After deploying your Flash app with flash deploy, you can call your endpoints directly via HTTP. The request format depends on whether you’re using queue-based or load-balanced configurations.
Authentication
All deployed endpoints require authentication with your Runpod API key:
export RUNPOD_API_KEY="your_key_here"
curl -X POST https://YOUR_ENDPOINT_URL/path \
-H "Authorization: Bearer $RUNPOD_API_KEY" \
-H "Content-Type: application/json" \
-d '{"param": "value"}'
Your endpoint URLs are displayed after running flash deploy. You can also view them with flash env get <environment-name>.
Queue-based endpoints
Queue-based endpoints (using @Endpoint(name=..., gpu=...) decorator) provide two routes for job submission: /run (asynchronous) and /runsync (synchronous).
Asynchronous calls (/run)
Submit a job and receive a job ID for later status checking:
curl -X POST https://api.runpod.ai/v2/abc123xyz/run \
-H "Authorization: Bearer $RUNPOD_API_KEY" \
-H "Content-Type: application/json" \
-d '{"input": {"prompt": "Hello world"}}'
Response:
{
"id": "job-abc-123",
"status": "IN_QUEUE"
}
Check status later:
curl https://api.runpod.ai/v2/abc123xyz/status/job-abc-123 \
-H "Authorization: Bearer $RUNPOD_API_KEY"
When job completes:
{
"id": "job-abc-123",
"status": "COMPLETED",
"output": {
"generated_text": "Hello world from GPU!"
}
}
Synchronous calls (/runsync)
Wait for job completion and receive results directly (with timeout):
curl -X POST https://api.runpod.ai/v2/abc123xyz/runsync \
-H "Authorization: Bearer $RUNPOD_API_KEY" \
-H "Content-Type: application/json" \
-d '{"input": {"prompt": "Hello world"}}'
Response (after job completes):
{
"id": "job-abc-123",
"status": "COMPLETED",
"output": {
"generated_text": "Hello world from GPU!"
}
}
Use /run for long-running jobs that you’ll check later. Use /runsync for quick jobs where you want immediate results (with timeout protection).

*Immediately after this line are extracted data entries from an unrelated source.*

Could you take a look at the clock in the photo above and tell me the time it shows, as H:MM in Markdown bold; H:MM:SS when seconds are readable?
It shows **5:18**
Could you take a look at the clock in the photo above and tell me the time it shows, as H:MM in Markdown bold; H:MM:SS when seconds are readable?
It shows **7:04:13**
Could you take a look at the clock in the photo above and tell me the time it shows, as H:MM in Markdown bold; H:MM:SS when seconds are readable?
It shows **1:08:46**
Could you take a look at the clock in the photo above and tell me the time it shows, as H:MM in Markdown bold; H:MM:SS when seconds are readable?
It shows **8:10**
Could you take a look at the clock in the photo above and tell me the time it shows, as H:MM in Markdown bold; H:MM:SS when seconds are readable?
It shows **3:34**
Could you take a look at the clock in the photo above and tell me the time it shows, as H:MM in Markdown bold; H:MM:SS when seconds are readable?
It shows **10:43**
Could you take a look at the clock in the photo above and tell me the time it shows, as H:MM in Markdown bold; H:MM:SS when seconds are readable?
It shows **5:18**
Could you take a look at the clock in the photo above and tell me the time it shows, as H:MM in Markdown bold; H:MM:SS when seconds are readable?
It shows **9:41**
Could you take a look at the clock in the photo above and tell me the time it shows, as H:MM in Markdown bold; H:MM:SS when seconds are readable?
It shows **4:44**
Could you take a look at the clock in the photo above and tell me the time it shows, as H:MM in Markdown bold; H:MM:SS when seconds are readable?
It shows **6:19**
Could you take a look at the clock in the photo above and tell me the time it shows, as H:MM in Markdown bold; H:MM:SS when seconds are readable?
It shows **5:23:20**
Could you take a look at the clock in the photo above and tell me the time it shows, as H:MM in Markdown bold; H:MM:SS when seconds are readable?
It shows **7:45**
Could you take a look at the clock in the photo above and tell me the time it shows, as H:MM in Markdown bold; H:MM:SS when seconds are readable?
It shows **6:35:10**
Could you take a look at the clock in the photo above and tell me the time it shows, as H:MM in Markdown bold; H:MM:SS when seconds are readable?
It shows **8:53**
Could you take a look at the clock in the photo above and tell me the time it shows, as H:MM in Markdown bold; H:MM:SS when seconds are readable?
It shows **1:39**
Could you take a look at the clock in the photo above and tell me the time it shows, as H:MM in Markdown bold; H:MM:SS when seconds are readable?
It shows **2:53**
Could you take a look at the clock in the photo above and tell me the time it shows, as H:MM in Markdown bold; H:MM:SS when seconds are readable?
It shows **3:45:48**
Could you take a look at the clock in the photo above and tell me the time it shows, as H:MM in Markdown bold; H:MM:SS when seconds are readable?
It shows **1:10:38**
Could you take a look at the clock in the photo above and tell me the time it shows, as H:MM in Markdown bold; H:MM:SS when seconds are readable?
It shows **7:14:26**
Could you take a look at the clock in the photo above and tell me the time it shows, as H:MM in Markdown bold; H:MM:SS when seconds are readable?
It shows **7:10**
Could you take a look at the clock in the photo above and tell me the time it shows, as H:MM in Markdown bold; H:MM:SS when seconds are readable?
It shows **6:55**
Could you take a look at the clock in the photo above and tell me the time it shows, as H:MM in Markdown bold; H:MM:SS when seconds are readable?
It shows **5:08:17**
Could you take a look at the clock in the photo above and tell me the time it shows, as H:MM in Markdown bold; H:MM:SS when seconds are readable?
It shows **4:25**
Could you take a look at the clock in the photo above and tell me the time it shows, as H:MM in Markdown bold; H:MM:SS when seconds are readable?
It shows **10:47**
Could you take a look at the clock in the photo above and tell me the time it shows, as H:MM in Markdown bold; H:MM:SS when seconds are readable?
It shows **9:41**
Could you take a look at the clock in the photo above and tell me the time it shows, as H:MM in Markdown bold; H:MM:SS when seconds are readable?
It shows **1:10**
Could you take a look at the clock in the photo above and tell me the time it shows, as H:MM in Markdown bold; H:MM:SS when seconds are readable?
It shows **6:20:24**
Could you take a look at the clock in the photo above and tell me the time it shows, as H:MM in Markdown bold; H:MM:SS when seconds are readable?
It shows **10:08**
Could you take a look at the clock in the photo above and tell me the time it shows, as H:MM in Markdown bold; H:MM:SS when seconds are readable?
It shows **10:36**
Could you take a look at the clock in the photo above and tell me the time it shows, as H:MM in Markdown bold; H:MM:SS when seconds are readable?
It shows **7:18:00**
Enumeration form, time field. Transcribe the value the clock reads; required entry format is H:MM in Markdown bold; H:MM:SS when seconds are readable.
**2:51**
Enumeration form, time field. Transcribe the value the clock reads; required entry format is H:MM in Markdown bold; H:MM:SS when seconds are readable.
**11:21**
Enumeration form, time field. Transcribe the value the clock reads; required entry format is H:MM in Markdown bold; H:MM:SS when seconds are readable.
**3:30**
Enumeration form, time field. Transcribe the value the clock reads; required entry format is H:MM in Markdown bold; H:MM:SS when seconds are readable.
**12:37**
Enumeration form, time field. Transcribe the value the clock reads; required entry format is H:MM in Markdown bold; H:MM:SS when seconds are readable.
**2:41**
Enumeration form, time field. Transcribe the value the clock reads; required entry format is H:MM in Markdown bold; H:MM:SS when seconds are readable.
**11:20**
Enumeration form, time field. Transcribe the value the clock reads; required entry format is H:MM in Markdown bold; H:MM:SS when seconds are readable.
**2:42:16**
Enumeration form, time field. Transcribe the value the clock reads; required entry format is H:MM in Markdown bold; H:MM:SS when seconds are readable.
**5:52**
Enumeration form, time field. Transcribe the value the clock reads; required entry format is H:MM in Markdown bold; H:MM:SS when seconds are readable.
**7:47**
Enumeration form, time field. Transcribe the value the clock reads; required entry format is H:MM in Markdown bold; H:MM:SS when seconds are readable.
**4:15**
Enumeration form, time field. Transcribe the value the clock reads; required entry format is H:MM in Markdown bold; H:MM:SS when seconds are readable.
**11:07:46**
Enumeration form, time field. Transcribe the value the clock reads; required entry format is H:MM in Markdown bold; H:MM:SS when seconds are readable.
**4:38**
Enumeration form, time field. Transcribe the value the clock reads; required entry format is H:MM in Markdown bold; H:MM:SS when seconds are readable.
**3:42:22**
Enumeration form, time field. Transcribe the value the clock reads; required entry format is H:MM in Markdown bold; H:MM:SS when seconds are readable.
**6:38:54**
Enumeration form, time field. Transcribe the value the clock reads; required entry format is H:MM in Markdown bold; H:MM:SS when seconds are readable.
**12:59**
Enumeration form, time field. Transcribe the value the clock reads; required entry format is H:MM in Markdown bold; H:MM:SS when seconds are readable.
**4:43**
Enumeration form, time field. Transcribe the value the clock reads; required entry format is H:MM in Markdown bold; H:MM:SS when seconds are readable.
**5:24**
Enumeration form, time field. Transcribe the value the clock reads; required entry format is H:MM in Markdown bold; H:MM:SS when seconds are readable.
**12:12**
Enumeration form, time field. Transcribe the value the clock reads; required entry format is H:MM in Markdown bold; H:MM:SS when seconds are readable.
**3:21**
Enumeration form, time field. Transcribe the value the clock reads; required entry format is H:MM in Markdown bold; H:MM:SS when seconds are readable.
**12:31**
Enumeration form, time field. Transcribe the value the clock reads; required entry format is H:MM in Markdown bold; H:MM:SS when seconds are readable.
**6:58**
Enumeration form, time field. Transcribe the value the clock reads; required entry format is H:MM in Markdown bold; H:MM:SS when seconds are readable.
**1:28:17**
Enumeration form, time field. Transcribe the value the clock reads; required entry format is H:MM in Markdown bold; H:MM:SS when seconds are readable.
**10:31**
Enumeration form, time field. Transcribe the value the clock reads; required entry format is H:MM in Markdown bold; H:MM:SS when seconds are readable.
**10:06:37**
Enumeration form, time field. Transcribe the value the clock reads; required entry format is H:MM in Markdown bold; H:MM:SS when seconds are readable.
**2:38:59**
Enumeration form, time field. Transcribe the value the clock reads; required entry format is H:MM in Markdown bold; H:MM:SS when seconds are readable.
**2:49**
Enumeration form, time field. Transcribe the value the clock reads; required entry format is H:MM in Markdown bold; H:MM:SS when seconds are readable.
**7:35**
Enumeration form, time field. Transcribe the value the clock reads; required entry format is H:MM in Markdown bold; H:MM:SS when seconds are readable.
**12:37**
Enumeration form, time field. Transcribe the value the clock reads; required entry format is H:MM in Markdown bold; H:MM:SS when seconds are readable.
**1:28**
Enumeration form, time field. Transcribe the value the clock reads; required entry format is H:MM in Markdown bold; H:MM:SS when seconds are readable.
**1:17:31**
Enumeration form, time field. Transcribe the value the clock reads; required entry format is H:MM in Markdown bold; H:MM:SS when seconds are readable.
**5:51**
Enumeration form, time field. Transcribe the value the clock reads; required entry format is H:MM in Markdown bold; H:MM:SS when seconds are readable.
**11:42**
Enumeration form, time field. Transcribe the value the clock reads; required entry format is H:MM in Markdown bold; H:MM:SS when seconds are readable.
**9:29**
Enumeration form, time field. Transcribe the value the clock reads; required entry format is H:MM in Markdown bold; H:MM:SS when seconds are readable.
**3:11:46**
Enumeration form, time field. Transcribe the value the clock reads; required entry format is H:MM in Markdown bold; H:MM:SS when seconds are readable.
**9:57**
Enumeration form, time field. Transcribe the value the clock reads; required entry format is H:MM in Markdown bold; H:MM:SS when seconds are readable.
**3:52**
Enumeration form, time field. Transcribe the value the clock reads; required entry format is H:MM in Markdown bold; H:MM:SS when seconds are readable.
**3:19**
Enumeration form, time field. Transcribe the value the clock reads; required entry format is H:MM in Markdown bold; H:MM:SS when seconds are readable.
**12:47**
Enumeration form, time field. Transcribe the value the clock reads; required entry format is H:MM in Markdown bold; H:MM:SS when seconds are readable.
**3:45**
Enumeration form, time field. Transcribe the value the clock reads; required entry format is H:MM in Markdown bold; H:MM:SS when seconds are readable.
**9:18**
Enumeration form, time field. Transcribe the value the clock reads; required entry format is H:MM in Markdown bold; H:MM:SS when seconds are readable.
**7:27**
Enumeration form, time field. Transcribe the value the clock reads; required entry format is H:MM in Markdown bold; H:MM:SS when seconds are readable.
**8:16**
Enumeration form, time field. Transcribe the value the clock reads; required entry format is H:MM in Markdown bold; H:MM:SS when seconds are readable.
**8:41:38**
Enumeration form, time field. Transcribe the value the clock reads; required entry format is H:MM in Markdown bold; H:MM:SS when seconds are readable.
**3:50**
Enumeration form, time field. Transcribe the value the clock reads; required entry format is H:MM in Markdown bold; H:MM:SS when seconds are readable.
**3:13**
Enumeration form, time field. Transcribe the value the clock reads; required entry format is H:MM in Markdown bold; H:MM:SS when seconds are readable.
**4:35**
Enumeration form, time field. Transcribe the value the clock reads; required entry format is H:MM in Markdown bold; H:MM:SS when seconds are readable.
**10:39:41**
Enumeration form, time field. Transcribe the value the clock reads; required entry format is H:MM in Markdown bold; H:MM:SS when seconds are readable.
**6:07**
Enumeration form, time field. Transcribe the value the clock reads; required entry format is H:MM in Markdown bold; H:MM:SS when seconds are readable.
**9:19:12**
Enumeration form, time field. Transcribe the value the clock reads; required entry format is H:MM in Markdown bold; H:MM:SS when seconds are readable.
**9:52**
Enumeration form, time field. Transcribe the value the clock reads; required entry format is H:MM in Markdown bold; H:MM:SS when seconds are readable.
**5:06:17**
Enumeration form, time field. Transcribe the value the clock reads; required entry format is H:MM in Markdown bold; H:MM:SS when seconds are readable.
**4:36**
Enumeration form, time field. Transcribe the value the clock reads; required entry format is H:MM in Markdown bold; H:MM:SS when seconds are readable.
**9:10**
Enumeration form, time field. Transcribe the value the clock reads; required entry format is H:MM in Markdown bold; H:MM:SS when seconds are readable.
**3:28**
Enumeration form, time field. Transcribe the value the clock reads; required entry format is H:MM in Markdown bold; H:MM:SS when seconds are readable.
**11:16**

Queue-based endpoints expect input wrapped in an {"input": {...}} object:
curl -X POST https://api.runpod.ai/v2/abc123xyz/runsync \
-H "Authorization: Bearer $RUNPOD_API_KEY" \
-H "Content-Type: application/json" \
-d '{
"input": {
"param1": "value1",
"param2": "value2"
}
}'
The structure inside "input" depends on your @Endpoint function signature.
Job status states
| Status | Description |
|---|
IN_QUEUE | Waiting for an available worker |
IN_PROGRESS | Worker is executing your function |
COMPLETED | Function finished successfully |
FAILED | Execution encountered an error |
Load-balanced endpoints
Load-balanced endpoints (using api = Endpoint(...); @api.post("/path") pattern) provide custom HTTP routes with direct request/response patterns.
Calling load-balanced routes
All routes share the same base URL. Append the route path to call specific functions:
# POST route
curl -X POST https://abc123xyz.api.runpod.ai/analyze \
-H "Authorization: Bearer $RUNPOD_API_KEY" \
-H "Content-Type: application/json" \
-d '{"text": "Hello world from Flash"}'
# GET route
curl -X GET https://abc123xyz.api.runpod.ai/info \
-H "Authorization: Bearer $RUNPOD_API_KEY"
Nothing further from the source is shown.